La session d’hiver est commencée, mais l’activité STP300/311 se
poursuit avec mes stagiaires qui sont de retour au Québec. Ce vendredi, je les
rencontre dans le cadre d’une CARDEC (ou cellule d’accompagnement réflexif pour
le développement des compétences). À la fin de celle-ci, je vais inviter mes
stagiaires à remplir un questionnaire en ligne (via SurveyMonkey) sur leur
sentiment de présence au cours du dernier stage. Ce questionnaire est une
adaptation de celui de Garrison, Cleveland-Innes et Shing Fung (2010)

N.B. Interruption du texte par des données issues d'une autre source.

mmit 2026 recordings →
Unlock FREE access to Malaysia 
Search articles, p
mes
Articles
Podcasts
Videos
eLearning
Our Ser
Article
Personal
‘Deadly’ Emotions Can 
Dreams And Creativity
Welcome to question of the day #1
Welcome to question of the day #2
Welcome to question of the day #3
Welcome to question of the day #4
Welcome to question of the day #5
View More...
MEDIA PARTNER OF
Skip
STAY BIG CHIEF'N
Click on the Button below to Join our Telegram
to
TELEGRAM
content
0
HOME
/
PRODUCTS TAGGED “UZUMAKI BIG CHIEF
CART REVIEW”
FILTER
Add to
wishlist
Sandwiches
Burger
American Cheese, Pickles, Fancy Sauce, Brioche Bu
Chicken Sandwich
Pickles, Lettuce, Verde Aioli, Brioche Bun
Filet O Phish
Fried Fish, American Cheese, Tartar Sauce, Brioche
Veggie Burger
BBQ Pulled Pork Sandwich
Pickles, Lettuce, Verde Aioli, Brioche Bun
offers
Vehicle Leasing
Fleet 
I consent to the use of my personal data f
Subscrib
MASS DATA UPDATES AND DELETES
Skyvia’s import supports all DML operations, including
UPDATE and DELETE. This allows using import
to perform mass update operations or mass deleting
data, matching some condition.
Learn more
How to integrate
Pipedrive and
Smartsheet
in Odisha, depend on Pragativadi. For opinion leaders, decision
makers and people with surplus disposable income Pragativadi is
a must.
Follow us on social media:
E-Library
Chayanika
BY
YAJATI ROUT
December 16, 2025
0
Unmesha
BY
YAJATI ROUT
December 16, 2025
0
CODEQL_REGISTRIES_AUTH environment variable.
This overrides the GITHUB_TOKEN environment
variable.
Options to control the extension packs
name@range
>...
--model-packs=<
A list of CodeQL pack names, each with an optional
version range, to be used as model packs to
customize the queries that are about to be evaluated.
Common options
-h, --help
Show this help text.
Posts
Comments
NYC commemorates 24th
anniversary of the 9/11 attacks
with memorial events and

permettant d’explorer les relations entre les présences formatrice, cognitive
et sociale.
En introduction au questionnaire, je leur demande une autorisation
afin que je puisse utiliser ce blogue (qui relate parfois leurs expériences)
dans le cadre de mes recherches. Les stagiaires seront libres de refuser. Si
c’est le cas, je vais retirer les éléments du blogue qui les concernent.
Même s’il y aura peu de répondants, les données de ce questionnaire seront
intéressantes pour ce self-study; elles s’ajouteront à celles de ce blogue qui
passera bientôt sous le bistouri de mon collègue Jean Gabin Ntebutse (avec qui
je collabore pour ce self-study).
Ce billet est sûrement le dernier de ce blogue. La semaine dernière,
j’ai passé en revue tous mes billets et j’en ai commenté plusieurs en guise de
retour. Bien sûr, je n’ai pas su tout dire dans ce blogue, et je n’ai pu pris
le temps de problématiser toutes les situations, mais l’exercice m’a permis de
mieux comprendre l’importance de certains gestes, de certaines demandes dans un
contexte de supervision à distance. Cette compréhension guidera mes choix en
tant que responsable des stages.
Quant au sentiment de présence de mes
stagiaires, j’espère que ce blogue y a contribué. J’ai pu lire que la meilleure
façon d’encourager le développement professionnel chez des stagiaires est que
le superviseur s’engage lui-même dans un tel cheminement.